Women may be reaching for the right dietary heart helpers but unknowingly countering their benefits. The problem is what we're combining with those heart-healthy choices says Erin Palinski, a registered dietician from New Jersey who serves on the Nutrition Advisory Board for the College of Saint Elizabeth
If you are taking fish oil supplements because of their heart-healthy omega-3s, make sure you're also watching your diet. "Fish oil supplements have been shown to help protect against heart disease when combined with a low fat diet," Palinksi says. "However, when combined with a diet high in saturated fat, this may cancel out the help benefits of this oil."
Following a heart-healthy recommendation isn't enough. Do your research to determine contraindicated combinations. For example, black tea has long been touted as good for your heart because it contains a category of flavonoids called catechins, which promote relaxation and expansion of the arteries to maintain healthy blood pressure. However, a study published in the European Heart Journal in January 2007 proves that adding milk to your black tea actually counteracts the tea's benefits on vascular function. The caseins in the milk, specifically, inhibit the ability of the flavonoids to do their job. Palinski recommends adding soy milk to your tea instead; it has a different molecular structure than regular milk and won't inhibit the tea's heart-healthy effects.
So what's the good news? Palinski says a few changes can make all the difference in a heart-healthy diet.
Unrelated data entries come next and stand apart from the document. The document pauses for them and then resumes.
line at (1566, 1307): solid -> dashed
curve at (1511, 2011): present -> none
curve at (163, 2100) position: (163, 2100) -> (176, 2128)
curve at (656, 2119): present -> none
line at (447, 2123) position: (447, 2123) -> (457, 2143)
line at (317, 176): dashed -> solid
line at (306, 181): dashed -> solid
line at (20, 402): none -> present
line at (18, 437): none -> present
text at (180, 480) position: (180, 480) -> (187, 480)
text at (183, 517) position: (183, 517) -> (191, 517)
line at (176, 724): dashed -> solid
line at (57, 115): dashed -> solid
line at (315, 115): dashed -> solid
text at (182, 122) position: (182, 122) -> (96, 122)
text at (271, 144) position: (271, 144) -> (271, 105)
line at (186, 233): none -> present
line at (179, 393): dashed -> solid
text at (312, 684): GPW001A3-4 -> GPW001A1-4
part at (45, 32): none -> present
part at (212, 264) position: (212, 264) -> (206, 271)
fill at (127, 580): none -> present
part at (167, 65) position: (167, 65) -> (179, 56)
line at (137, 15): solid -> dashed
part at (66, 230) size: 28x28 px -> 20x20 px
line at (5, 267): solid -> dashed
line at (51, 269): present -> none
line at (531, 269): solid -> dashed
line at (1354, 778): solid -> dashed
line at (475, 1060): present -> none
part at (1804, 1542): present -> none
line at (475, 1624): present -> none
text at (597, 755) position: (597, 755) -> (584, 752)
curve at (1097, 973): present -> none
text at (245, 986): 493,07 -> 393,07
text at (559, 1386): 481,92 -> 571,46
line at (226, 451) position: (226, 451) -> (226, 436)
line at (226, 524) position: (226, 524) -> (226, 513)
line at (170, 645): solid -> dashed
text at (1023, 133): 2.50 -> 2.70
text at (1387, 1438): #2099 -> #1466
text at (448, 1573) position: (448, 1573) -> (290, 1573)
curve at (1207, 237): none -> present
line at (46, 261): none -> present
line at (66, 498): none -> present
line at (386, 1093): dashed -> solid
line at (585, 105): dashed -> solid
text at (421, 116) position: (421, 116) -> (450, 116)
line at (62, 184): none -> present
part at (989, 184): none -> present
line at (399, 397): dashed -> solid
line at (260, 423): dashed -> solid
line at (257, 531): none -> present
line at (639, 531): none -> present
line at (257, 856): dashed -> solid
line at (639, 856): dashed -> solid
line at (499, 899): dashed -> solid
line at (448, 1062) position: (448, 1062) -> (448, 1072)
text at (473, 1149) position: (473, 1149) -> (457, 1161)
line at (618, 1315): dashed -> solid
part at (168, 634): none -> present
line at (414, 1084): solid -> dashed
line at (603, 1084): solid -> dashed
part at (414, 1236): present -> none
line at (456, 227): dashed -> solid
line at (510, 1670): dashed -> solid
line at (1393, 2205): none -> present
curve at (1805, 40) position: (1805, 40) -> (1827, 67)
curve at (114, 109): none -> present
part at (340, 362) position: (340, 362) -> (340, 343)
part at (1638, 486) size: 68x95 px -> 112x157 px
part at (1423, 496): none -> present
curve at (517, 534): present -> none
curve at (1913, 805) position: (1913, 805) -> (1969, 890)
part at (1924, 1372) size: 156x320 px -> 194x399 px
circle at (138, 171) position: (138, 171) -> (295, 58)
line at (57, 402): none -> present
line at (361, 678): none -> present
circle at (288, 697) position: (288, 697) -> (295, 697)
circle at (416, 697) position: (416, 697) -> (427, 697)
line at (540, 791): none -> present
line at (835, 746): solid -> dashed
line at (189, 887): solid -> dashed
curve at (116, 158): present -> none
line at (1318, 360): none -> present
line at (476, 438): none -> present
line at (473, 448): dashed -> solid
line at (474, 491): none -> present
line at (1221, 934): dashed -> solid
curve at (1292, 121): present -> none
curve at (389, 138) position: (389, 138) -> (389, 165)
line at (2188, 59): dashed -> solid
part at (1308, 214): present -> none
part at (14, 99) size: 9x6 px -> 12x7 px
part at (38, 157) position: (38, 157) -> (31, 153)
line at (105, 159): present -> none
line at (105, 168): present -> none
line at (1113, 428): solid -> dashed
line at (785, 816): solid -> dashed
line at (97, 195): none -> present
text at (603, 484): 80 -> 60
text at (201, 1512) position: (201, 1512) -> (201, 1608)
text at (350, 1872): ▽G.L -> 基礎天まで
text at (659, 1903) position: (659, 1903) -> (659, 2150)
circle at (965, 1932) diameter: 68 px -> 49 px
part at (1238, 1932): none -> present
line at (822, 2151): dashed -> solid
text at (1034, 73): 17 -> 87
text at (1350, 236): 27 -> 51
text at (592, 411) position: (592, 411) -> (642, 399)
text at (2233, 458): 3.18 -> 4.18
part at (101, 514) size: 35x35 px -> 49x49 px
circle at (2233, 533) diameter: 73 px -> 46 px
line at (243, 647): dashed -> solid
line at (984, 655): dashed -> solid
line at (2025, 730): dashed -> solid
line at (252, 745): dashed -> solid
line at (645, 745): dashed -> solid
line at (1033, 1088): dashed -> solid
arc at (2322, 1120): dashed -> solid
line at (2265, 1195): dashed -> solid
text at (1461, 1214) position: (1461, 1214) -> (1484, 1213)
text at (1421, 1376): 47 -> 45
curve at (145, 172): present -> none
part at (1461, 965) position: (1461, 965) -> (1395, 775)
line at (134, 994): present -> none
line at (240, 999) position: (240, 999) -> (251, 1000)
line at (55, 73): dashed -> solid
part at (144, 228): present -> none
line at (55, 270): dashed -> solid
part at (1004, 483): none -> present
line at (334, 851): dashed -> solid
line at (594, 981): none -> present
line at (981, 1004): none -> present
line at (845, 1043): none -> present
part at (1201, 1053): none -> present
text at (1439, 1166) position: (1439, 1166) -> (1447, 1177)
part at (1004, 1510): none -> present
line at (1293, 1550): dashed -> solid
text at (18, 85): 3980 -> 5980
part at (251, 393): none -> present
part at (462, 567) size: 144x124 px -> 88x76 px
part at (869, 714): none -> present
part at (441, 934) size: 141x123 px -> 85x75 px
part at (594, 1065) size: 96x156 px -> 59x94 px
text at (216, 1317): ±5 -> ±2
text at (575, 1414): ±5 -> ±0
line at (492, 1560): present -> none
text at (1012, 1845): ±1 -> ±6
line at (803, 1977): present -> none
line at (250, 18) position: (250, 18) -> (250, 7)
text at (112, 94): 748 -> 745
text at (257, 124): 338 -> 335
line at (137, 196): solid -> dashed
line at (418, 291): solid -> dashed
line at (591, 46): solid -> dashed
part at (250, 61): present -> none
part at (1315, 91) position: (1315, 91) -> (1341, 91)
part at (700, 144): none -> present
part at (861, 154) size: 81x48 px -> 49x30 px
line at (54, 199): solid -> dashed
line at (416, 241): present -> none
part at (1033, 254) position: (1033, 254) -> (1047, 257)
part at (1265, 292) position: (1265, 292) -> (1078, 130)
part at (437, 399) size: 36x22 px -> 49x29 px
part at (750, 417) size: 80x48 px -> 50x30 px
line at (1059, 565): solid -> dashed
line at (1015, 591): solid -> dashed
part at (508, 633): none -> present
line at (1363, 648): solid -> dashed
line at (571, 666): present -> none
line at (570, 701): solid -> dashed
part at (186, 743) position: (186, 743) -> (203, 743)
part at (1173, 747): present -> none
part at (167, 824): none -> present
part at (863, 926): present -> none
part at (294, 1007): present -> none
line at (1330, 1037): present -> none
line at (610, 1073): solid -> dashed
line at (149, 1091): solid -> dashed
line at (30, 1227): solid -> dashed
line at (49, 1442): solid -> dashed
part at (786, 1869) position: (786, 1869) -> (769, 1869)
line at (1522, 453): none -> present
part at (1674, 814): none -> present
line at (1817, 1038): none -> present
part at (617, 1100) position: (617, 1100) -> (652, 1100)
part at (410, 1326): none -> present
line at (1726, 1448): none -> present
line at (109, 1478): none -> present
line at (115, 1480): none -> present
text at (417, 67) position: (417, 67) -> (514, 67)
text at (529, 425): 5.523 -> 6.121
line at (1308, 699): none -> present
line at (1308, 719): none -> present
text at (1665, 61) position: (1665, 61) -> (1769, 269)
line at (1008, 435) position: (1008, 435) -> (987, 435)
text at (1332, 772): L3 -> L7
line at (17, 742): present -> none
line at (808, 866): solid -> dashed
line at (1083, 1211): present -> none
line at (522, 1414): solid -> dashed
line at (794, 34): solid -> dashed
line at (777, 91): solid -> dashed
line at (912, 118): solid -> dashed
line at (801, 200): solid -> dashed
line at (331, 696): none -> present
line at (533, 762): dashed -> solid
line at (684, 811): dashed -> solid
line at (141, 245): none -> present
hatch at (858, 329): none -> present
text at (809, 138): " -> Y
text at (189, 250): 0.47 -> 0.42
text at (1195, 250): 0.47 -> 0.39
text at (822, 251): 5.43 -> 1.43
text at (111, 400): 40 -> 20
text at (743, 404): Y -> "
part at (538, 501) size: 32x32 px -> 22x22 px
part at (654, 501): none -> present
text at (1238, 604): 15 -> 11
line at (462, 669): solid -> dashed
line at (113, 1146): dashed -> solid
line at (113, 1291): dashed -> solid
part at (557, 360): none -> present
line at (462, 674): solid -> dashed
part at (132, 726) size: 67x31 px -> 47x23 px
Here are some of the nutrition expert's best heart-healthy food combinations.
Combine high soluble fiber foods (including oats, beans, vegetables, fruits, barley) with foods that contain plant sterols, such as beans, legumes, nuts, seeds and soy products. Research shows that plant sterols can lower LDL (bad) cholesterol levels by as much as 30 percent. Some food manufacturers are also adding plant sterols to such foods as margarines, orange juice, and even granola bars; be sure to read the labels before buying.
Add a small amount of olive oil to your tomato sauce the next time you eat pasta. "Presence of fat in the diet increases lycopene absorption," says Palinksi. "Lycopene, which has been shown to decrease heart disease risk, is found in high concentration in tomato sauce." Olive oil, which is rich in monounsaturated fat, is also good for the heart.
Palinski suggests adding a small amount of monounsaturated fat -- from foods such as nuts, avocado, and olive oil -- to a low fat diet (a diet with less than 25 percent of total calories from fat). Research indicates that heart-healthy fats can help lower total blood cholesterol as well as LDL (bad) cholesterol levels while slowing the loss of HDL (good) cholesterol from 10 percent to 3 percent.
When evaluating your diet for it's heart health benefits, be sure to avoid these combinations.
Foods high in the B vitamins riboflavin and folic acid (including milk, peppers, cruciferous vegetables, dark green leafy vegetables and fortified cereals) can reduce blood homocysteine levels; high homocysteine levels are associated with an increased risk for heart disease. Combining B-vitamin foods with animal foods, such as red meat and chicken, can cancel out the heart-health benefits because these animal proteins contain methionine, which helps synthesize homocysteine.
Combining foods high in heart-healthy B-vitamins with excessive levels of coffee and alcohol also counter the heart-helping benefits of B-vitamin foods.
Although red wine, with its powerful antioxidant resveratrol, has been shown to help protect against heart disease, it can counter the heart-healthy benefits of foods rich in folic acid, one of the B-vitamins that help decrease homocysteine levels. When combined, alcohol interferes with the absorption of folic acid and increases excretion of folic acid by the kidneys.
Do your research to make sure the heart-healthy foods you're including in your diet aren't being sabotaged by other foods you're eating.